US Hedge Fund Farallon Calls on Toshiba to Get Two-Thirds of Shareholders to Back Break-Up

US Hedge Fund Farallon Calls on Toshiba to Get Two-Thirds of Shareholders to Back Break-Up
Pedestrians walk past a logo of Toshiba Corp. outside an electronics retailer in Tokyo, on Sept. 14, 2015. Toru Hanai/Reuters
Reuters
Updated:

TOKYO—Farallon Capital Management on Tuesday urged Toshiba Corp to secure the legally required support of two-thirds of its shareholders before the Japanese industrial conglomerate continues with a controversial plan to split in three.

U.S. hedge fund Farallon, Toshiba’s third-largest shareholder with a stake of more than 6 percent, joined the second-largest investor 3D Investment Partners in demanding a higher threshold for the break-up plan.

Since Toshiba is nearly 30 percent owned by foreign funds, many of which appear to oppose the split, setting the 67 percent bar could force the conglomerate to ditch its plan.
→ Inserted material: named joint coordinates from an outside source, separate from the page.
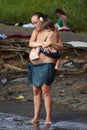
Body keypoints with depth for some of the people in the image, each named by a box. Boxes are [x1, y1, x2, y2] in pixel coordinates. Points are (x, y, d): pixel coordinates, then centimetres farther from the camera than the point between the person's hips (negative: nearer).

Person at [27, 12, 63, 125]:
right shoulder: (35, 31, 9)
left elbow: (61, 46, -7)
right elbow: (30, 43, -7)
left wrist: (51, 43, -26)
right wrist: (41, 44, -24)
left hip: (47, 64, -6)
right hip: (34, 65, 6)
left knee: (45, 90, -11)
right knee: (36, 90, 8)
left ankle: (48, 117, -6)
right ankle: (36, 116, 15)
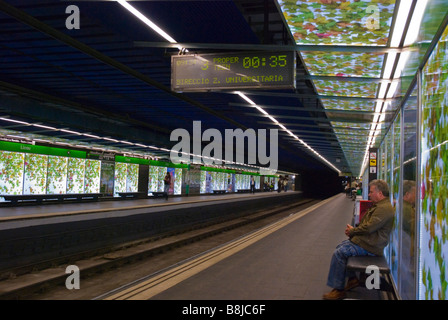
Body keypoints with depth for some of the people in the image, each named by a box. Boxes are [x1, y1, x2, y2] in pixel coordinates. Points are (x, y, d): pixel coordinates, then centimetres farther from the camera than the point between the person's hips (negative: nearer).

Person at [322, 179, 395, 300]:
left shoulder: (384, 208, -20)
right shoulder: (379, 206, 17)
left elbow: (368, 228, -25)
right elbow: (366, 224, 21)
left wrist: (352, 231, -9)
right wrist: (353, 230, 3)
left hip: (369, 246, -12)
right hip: (366, 240, 12)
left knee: (339, 253, -16)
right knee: (340, 246, 15)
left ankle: (339, 290, -7)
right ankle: (352, 278, 18)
Toshiba should seek approval from two-thirds of its shareholders “before it risks expending significant time, cost, and management resources on the separation plan,” Farallon said in a statement.

“The separation plan without shareholder trust would achieve nothing but the creation of three discrete companies, with each inheriting the same issues as Toshiba,” it said.

Toshiba is preparing to hold an extraordinary shareholder meeting (EGM) in March to gauge shareholder support for the break-up plan, set to be completed by March 2024. But details of the meeting have been undecided, including the level of shareholder support it will require to continue with the plan.

In a statement to Reuters, the company said it would announce the EGM date and agenda when it decides on the convocation.

With its demand, Farallon is effectively forcing Toshiba to bring forward by more than a year a legally mandated vote requiring backing from two-thirds of shareholders. Officially, the vote is not slated to be held until the annual shareholders’ meeting in 2023.

The break-up plan was announced last November after a five-month strategic review following years of accounting scandals and governance issues that undermined investor confidence and saw Toshiba’s market value more than halve, to around $18 billion, from an early 2000s peak.